Weker alami di otaknya berbunyi. Ayah Calvin terbangun pukul lima pagi. Dengan sedih, dilihatnya Jose tertidur pulas di sofa. Masih terlalu pagi untuk membangunkan anak itu. Baru tiga jam lagi jam sekolah Jose dimulai.
Lehernya bagai tersayat. Ayah Calvin terbatuk. Ia batuk, lagi dan lagi. Pria tampan itu terus terbatuk hingga perutnya terasa sakit. Dia rasakan ada dahak di batuknya, berat dan lama.
Semakin lama, semakin sulit untuk bernapas. Batuk yang kemarin tidak produktif bertransformasi menjadi batuk produktif. Lehernya terasa gatal dan amat sakit.
Suara batuknya membangunkan Jose. Pria itu menghambur ke tepi ranjang.
“Ya, Allah, kenapa Ayah jadi batuk-batuk begini?” gumam Jose panik.
Hanya derai batuk yang terdengar sebagai jawaban. Masih memakai penyangga di punggungnya, Ayah Calvin menuju kamar mandi. Ia terbatuk berulang-ulang seperti kemarin. Kali ini, ada dahak yang dikeluarkan. Terima kasih, batuk. Dia merusak hari pertama Ayah Calvin bekerja kembali di perusahaannya.
Jose terduduk lemas di sofa putih. Hatinya bimbang. Bagaimana bisa dia membiarkan Ayah Calvin mengurus perusahaan lagi?
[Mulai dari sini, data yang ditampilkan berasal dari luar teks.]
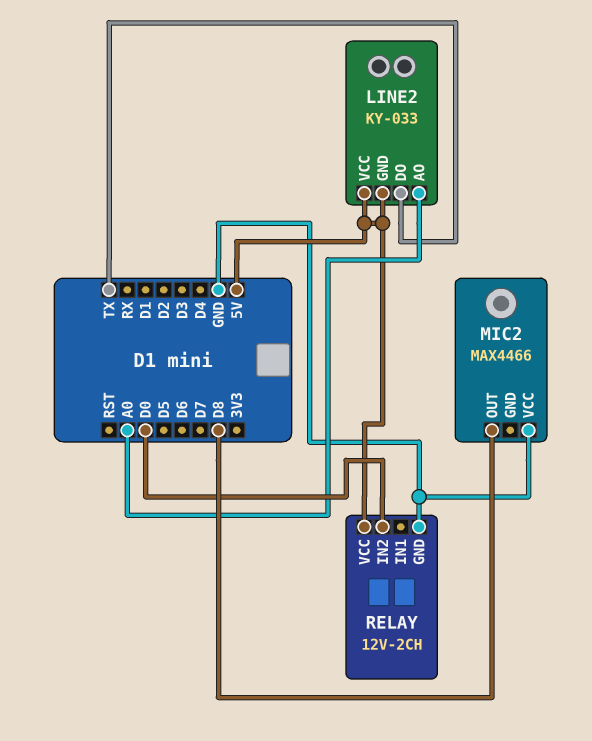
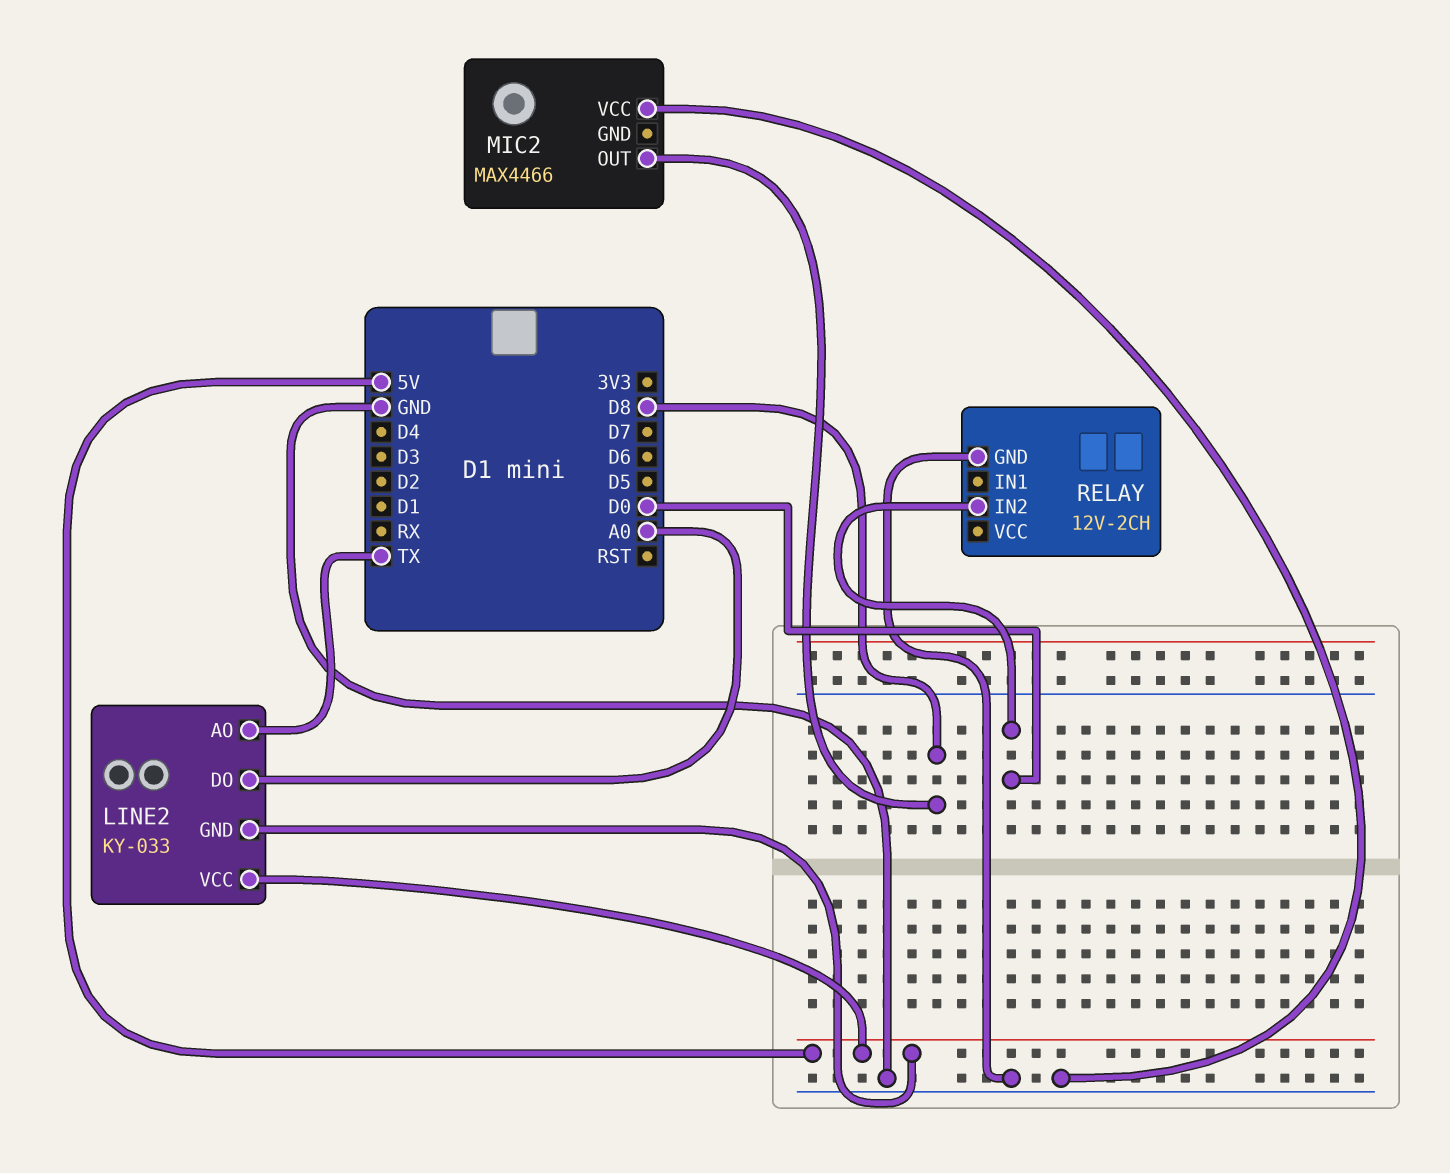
LINE2 pin AO: A0 -> TX
LINE2 pin DO: TX -> A0
RELAY pin VCC: 5V -> none

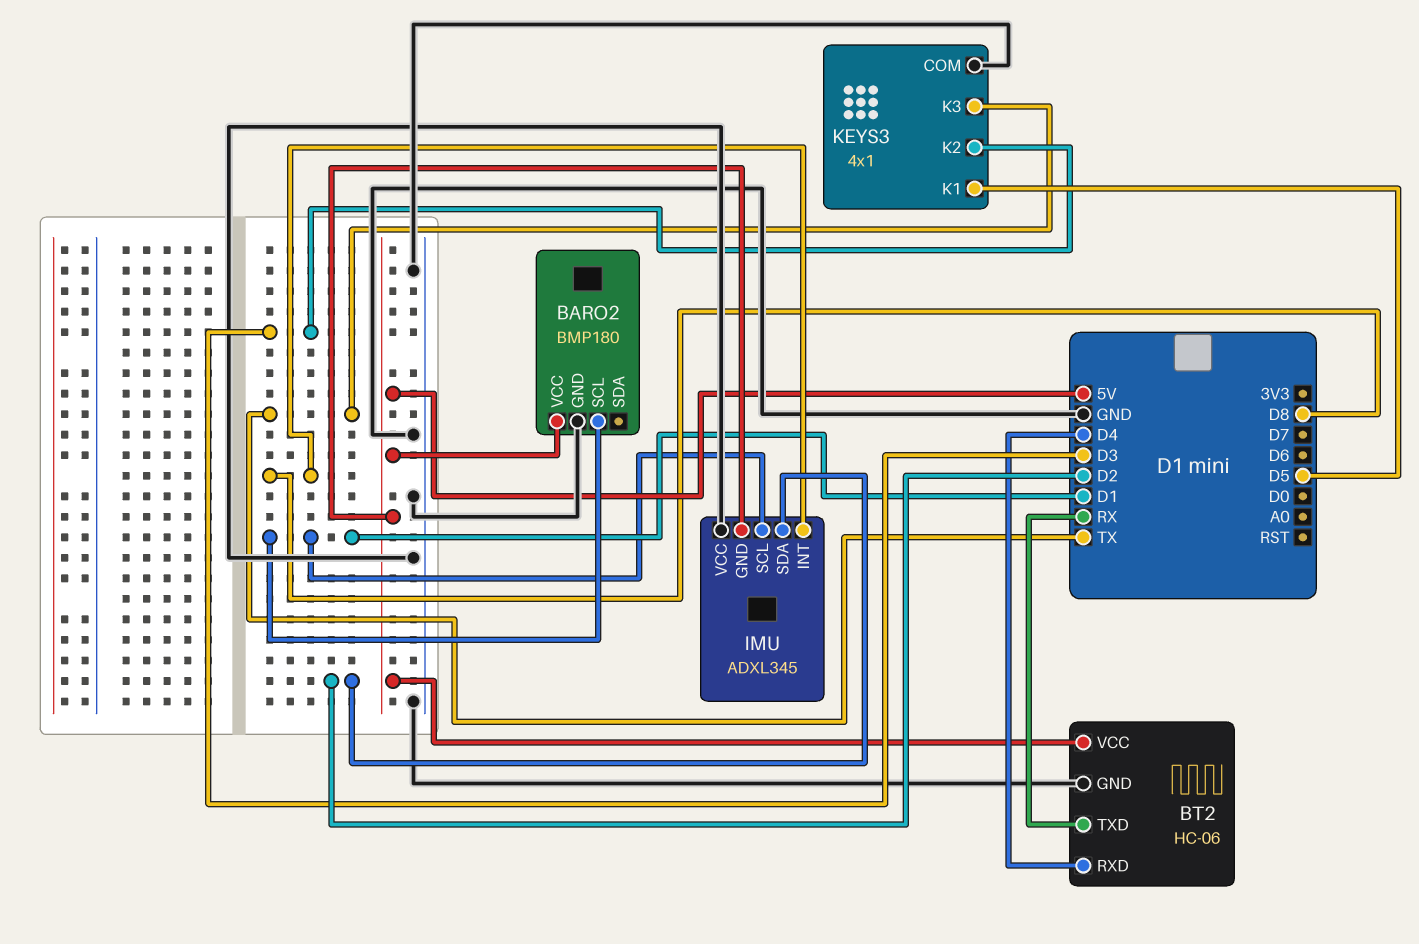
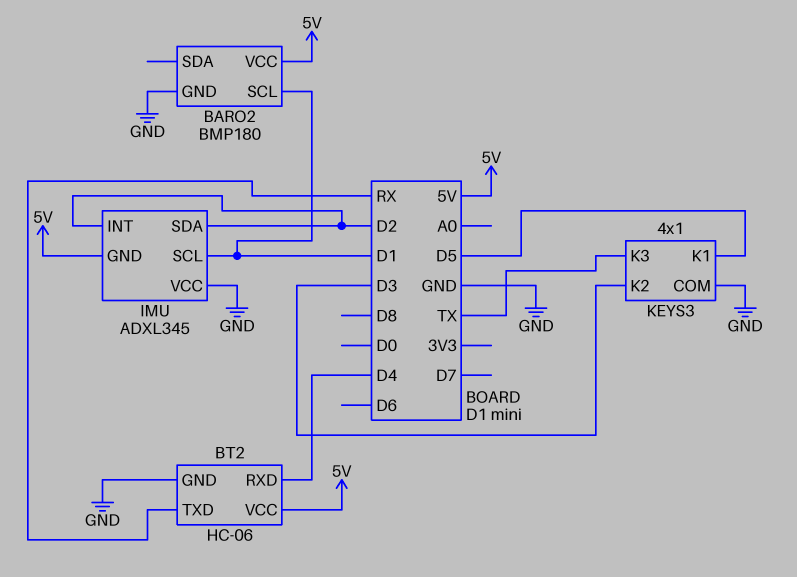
IMU pin INT: D8 -> D2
Sesudah meludahkan sisa dahak terakhir, Ayah Calvin menyalakan keran. Semburan air membasuh kekacauan yang diakibatkannya. Sekeluarnya dari kamar mandi, ia dihadiahi larangan Jose untuk kembali bekerja.
“Nggak bisa, Sayang. Hari ini Ayah harus rapat virtual dengan dewan direksi,” tolak Ayah Calvin serak.
Sekejap Jose berpikir. Tak ada salahnya mengizinkan Ayah Calvin memimpin rapat virtual. Toh dia tak harus ke kantor.
“Baik, Ayah. Aku temani, ya.”
“Kamu nggak sekolah?”
“Sekolah libur, Ayah.”
Untunglah Ayah Calvin percaya dengan alibi itu. Jose membantu ayahnya mandi dan bersiap-siap. Selama membilas diri, memakai jas, dan menyiapkan salindia, Ayah Calvin terus terbatuk-batuk. Cuaca di luar tak mendukung pula: langit dimuati awan hujan kelabu. Lamat-lamat awan memecah menjadi ribuan liter air deras yang tercurah ke seluruh kota.
Hawa dingin memperparah batuknya. Jose kembali ragu di menit-menit terakhir. Mampukah Ayah Calvin memimpin rapat?
Calvin Wan join the meeting
Kini, Ayah Calvin telah masuk ke link Zoom berbayar milik perusahaannya. Jose menjadi host. Dari kolom participants di layar, terlihat sebagian dewan direksi telah hadir.
“Selamat pagi semua,” sapa Ayah Calvin ketika seluruh dewan direksi telah masuk ke link Zoom-nya.
Dewan direksi terheran-heran. Biasanya, pemilik perusahaan akan menyapa mereka dengan salam khas umat Muslim. Namun, kini gaya salamnya berbeda.
“Pagi, Pak Calvin.” Mereka menyahut berirama.
Rapat pun dimulai. Jose menekan tombol mute untuk seluruh peserta agar suara ayahnya dapat terdengar jelas. Ia tegang, bibirnya komat-kamit berdoa agar Allah menjaga ayahnya. Agenda rapat hari ini adalah evaluasi laporan keuangan un-audited.
“Laba bersih dan pendapatan usaha tahun ini melebihi target RKAP ... uhuk uhuk ... maaf.” Ayah Calvin terbatuk di tengah evaluasi kinerja keuangan.
Dan, Ayah Calvin merasa tak nyaman sepanjang rapat karena batuknya. Jose menatap sedih ayahnya dari seberang ruangan. Di menit keempat puluh, Ayah Calvin meraih sehelai tisu dan terbatuk ke atasnya. Dahak kemerahan memercik ke atas lembar putih itu. Tak sempat ia menutup video hingga peserta rapat dapat melihatnya. Mereka semua kaget dan menahan napas.
“Ayah, sudah cukup, Ayah. Rapatnya distop dulu, ya.” Jose memohon, tak bisa lagi berpura-pura tenang.